Task =>
Write out the text of every item below line for line, without changing anything, and leave the pictures out.

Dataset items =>
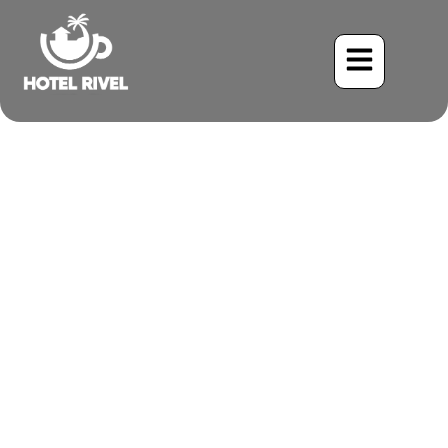
Un Destello de Esmeralda
y Blanco: el Colibrí
Vientre Blanco
Benjamin Charbonneau, CFA
May 25, 2024
9:07 pm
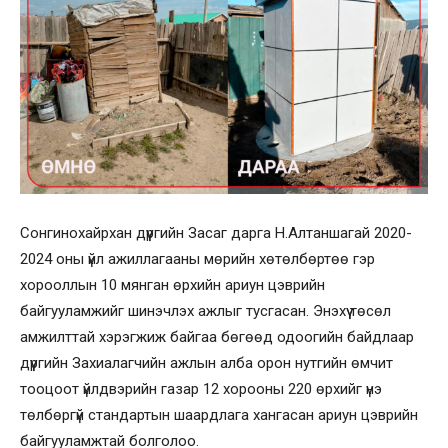
Сонгинохайрхан дүүргийн Засаг дарга Н.Алтаншагай 2020-
2024 оны үйл ажиллагааны мөрийн хөтөлбөртөө гэр
хорооллын 10 мянган өрхийн ариун цэврийн
байгууламжийг шинэчлэх ажлыг тусгасан. Энэхүү төсөл
амжилттай хэрэгжиж байгаа бөгөөд одоогийн байдлаар
дүүргийн Захиалагчийн ажлын алба орон нутгийн өмчит
тооцоот үйлдвэрийн газар 12 хорооны 220 өрхийг үнэ
төлбөргүй стандартын шаардлага хангасан ариун цэврийн
байгууламжтай болголоо.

Response area =>
Un Destello de Esmeralda
y Blanco: el Colibrí
Vientre Blanco
Benjamin Charbonneau, CFA
May 25, 2024
9:07 pm
Сонгинохайрхан дүүргийн Засаг дарга Н.Алтаншагай 2020-
2024 оны үйл ажиллагааны мөрийн хөтөлбөртөө гэр
хорооллын 10 мянган өрхийн ариун цэврийн
байгууламжийг шинэчлэх ажлыг тусгасан. Энэхүү төсөл
амжилттай хэрэгжиж байгаа бөгөөд одоогийн байдлаар
дүүргийн Захиалагчийн ажлын алба орон нутгийн өмчит
тооцоот үйлдвэрийн газар 12 хорооны 220 өрхийг үнэ
төлбөргүй стандартын шаардлага хангасан ариун цэврийн
байгууламжтай болголоо.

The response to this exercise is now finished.